▶ Petunjuk Tugas
1. Dalam teks tentang kenaikan harga, apa arti kata najasy secara bahasa?
2. Sambung teks tentang kenaikan harga dalam muamalah, mulai setelah kalimat terakhirnya.

━━ Kutipan Bacaan

Dan bisa jadi berbeda jika barang saat itu mahal karena ditimbun, bukan karena memang
sedang langka. Ketiga ketika adanya monopoli. Keempat ketika adanya oligopoli, atau
kartel, yaitu kongkalikong antara penjual untuk menaikkan harga.

Kenaikan Harga

Apakah boleh penjual menaikkan harga atau menjual barang di atas harga pasar? Untuk
menjawab pertanyaan ini, kita perlu kembali pada kaidah asal muamalah yaitu semua
dibolehkan sampai ada dalil yang melarangnya. Maka jawabannya adalah boleh pada
umumnya,

kecuali ada kondisi tertentu yang mengakibatkan hal itu menjadi haram, antara lain:

1. Ketika adanya riba.

2. Ketika adanya ghoror.

3. Ba’i Najasy. Secara bahasa, ba’i adalah jual beli, dan najasy adalah upaya pemburu merayu hewan
agar hewan tersebut keluar dari persembunyiannya lalu ditembak. Secara istilah yaitu praktik jual beli
dengan pura-pura (tidak berniat membeli) menawarkan harga yang mahal supaya orang lain
terpengaruh untuk menaikkan penawarannya juga. Biasanya orang yang pura-pura tersebut adalah
teman dari penjual. Terdapat 4 jenis ba’i najasy yaitu berpura -pura menawar dengan harga tinggi,
berpura-pura memuji barang yang dijual padahal kualitas nya tidak seperti kenyataan, berpura-pura
barang tersebut sedang dicari banyak orang padahal sebenarnya tidak, dan ketika beriklan tidak sesuai
faktanya.

4. Ba’i Talaqqi Rukban yaitu memborong barang dagangan orang-orang desa sebelum mereka sampai
ke kota. Kemudian di jual di kota dengan harga yang mahal. Ini dapat merugikan penjual desa karena
harga barang mereka jadi murah tanpa mengetahui harga sebenarnya di pasar.

━━━━
━━ Catatan Tersedia

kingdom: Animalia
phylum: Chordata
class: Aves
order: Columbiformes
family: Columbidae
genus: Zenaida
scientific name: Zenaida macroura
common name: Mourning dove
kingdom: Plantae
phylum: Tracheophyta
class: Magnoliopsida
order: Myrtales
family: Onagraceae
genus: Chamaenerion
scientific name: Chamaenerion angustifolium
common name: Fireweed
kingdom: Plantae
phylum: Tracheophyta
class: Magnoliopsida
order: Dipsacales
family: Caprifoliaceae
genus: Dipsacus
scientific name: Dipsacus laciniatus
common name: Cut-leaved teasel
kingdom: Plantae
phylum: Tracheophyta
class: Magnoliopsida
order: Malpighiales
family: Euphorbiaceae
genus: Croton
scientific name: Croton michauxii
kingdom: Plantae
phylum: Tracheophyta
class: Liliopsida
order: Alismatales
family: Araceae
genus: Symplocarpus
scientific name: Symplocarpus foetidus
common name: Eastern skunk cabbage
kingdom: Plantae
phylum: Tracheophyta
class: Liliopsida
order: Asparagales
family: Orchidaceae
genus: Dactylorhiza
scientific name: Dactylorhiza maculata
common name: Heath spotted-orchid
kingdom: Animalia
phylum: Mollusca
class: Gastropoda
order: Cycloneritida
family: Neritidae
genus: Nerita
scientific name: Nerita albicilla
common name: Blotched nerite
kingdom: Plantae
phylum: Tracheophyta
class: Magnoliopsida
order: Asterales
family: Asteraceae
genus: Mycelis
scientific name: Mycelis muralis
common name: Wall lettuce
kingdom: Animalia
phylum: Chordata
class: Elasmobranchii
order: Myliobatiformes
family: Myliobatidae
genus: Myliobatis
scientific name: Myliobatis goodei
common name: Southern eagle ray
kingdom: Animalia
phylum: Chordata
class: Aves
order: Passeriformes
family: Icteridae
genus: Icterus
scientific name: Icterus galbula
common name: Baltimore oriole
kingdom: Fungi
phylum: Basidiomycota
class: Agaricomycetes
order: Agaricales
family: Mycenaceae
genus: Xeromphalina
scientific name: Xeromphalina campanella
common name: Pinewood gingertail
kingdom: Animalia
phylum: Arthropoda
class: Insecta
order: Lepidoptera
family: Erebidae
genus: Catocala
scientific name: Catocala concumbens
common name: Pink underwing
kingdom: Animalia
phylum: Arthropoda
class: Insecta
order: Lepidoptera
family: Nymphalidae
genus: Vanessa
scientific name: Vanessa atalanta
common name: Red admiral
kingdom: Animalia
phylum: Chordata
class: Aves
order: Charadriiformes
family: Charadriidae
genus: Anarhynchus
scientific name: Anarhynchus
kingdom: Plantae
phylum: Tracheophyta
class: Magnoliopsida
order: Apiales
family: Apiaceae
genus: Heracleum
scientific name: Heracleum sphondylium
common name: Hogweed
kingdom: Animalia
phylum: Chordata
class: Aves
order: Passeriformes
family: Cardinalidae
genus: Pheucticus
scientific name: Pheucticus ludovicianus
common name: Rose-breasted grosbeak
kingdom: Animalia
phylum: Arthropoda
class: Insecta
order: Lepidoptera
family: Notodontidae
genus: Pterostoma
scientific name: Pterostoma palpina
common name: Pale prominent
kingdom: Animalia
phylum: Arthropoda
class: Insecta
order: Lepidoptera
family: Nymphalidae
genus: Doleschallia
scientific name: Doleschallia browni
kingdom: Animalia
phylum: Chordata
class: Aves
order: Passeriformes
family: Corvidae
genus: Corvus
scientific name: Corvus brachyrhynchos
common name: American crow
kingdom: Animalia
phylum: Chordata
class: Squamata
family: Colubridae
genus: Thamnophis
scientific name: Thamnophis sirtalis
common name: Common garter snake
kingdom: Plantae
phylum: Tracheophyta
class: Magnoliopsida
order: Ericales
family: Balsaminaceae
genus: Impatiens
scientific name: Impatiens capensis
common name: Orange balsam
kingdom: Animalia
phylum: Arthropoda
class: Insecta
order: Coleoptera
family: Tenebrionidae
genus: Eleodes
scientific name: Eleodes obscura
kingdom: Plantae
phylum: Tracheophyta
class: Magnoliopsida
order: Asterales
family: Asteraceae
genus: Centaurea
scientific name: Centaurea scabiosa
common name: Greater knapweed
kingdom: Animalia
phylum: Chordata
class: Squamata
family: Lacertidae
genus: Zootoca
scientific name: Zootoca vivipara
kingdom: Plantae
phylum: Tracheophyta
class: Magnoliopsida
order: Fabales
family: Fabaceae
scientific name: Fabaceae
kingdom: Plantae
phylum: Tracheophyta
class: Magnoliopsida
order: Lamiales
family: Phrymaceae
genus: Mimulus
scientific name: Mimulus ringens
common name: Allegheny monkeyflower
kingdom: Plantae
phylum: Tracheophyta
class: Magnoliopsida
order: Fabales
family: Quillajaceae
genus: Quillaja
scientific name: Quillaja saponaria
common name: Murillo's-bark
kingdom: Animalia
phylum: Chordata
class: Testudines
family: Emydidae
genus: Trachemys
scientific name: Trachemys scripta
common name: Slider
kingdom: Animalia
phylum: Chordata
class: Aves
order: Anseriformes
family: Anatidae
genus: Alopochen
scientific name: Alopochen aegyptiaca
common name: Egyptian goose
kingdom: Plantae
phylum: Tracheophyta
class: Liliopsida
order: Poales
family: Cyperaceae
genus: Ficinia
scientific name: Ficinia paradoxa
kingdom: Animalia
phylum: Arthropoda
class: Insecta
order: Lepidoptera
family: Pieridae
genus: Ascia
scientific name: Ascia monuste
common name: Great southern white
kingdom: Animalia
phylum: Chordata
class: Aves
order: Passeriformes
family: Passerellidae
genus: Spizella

━━━━

▶ Jawaban Tiap Tugas
1. Najasy secara bahasa adalah upaya pemburu merayu hewan agar keluar dari persembunyiannya lalu ditembak.

2.
5. Hadir li baad (Jual Beli Calo). Mirip dengan ba’i talaqqi rukban. Bedanya, pada ba’i talaqqi rukban
para penjual desa belum sampai kota. Sedangkan hadir li baad, para penjualnya sudah sampai kota.
Kemudian didatangi para calo dimana kehadiran para calo ini tidak dinginkan oleh pedagang aslinya.
Dan terkadang keuntungan calo ini jauh lebih besar dari penjual aslinya. Berbeda hal ketika kehadiran
calo atau perantara ini dinginkan oleh penjual aslinya atau resmi dari perusahaan maka ini dibolehkan.

6. Ghabn yaitu menipu, memperdaya, atau mengurangi dari sisi kualitas. Dalam istilah fiqih
disebutkan makna ghabn adalah menjual atau membeli sesuatu dengan harga lebih atau kurang dari
yang sebanding.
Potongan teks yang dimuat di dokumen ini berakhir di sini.